Золя заканчивает это письмо Сезанну советом «пробовать рисовать сильно и крепко – unguibus et rostro[2], чтобы уподобиться Жану Гужону или Арри Шефферу”. Можно задать себе вопрос, что должен был думать Сезанн о соединении этих двух имен, когда ему пришлось впоследствии сравнивать Жана Гужона и Арри Шеффера.
Но после того, как Золя предостерег Сезанна от реализма, он указывает ему на новый камень преткновения, наиболее грозный – на “рыночную живопись”, в которую впал один из их прежних товарищей, из-за чего знакомство между ними навсегда прекратилось. “В особенности не следует восхищаться картиной из-за того только, что она была быстро написана, – здесь таится пропасть. Одним словом, чтобы кончить с этим, не восхищайся и не уподобляйся рыночному живописцу”.

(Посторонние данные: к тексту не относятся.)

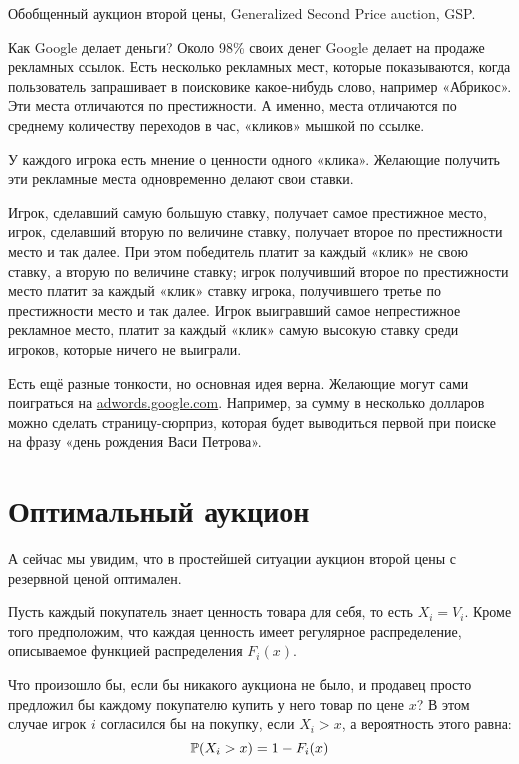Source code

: \begin{myex} Обобщенный аукцион второй цены, Generalized Second Price auction, GSP.

Как Google делает деньги? Около 98\% своих денег Google делает на продаже рекламных ссылок. Есть несколько рекламных мест, которые показываются, когда пользователь запрашивает в поисковике какое-нибудь слово, например «Абрикос». Эти места отличаются по престижности. А именно, места отличаются по среднему количеству переходов в час, «кликов» мышкой по ссылке.

У каждого игрока есть мнение о ценности одного «клика». Желающие получить эти рекламные места одновременно делают свои ставки.

Игрок, сделавший самую большую ставку, получает самое престижное место, игрок, сделавший вторую по величине ставку, получает второе по престижности место и так далее.  При этом победитель платит за каждый «клик» не свою ставку, а вторую по величине ставку; игрок получивший второе по престижности место платит за каждый «клик» ставку игрока, получившего третье по престижности место и так далее. Игрок выигравший самое непрестижное рекламное место, платит за каждый «клик» самую высокую ставку среди игроков, которые ничего не выиграли.

Есть ещё разные тонкости, но основная идея верна. Желающие могут сами поиграться на \url{adwords.google.com}. Например, за сумму в несколько долларов можно сделать страницу-сюрприз, которая будет выводиться первой при поиске на фразу «день рождения Васи Петрова».
\end{myex}





\section{Оптимальный аукцион}

А сейчас мы увидим, что в простейшей ситуации аукцион второй цены с резервной ценой оптимален.

Пусть каждый покупатель знает ценность товара для себя, то есть  $ X_{i}=V_{i} $. Кроме того предположим, что каждая ценность имеет регулярное распределение, описываемое функцией распределения $ F_{i}(x) $.

Что произошло бы, если бы никакого аукциона не было, и продавец просто предложил бы каждому покупателю купить у него товар по цене $ x $? В этом случае игрок $ i $ согласился бы на покупку, если $ X_{i}>x $, а вероятность этого равна:
\begin{equation}
\P(X_{i}>x)=1-F_{i}(x)
\end{equation}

Золя до такой степени боится этого соблазна для своего друга, что он постоянно возвращается к своему излюбленному коньку, извиняясь при этом, что он быть может задевает Сезанна, противореча его сложившимся взглядам. Но “эти слова продиктованы одной лишь дружбой”, не говоря уже о том, что его незнакомство с ремеслом живописца дает ему действительное преимущество перед Сезанном, ибо, умея в лучшем случае “различить в картине черное от белого”, он не рискнет соблазниться “ремеслом”; между тем как Сезанну, который знает, “как трудно класть краски, следуя своей фантазии”, невольно угрожает опасность видеть в картине лишь “смешанные краски, положенные на холст” и… “неустанно искать, каким механическим приемом был достигнут тот или иной эффект…” Вот где кроется великая опасность! Однако при условии, что идея становится на первое место, Золя готов допустить интерес “к этим вонючим краскам, этим грубым холстам”; словом, он согласен и н “ремесло”.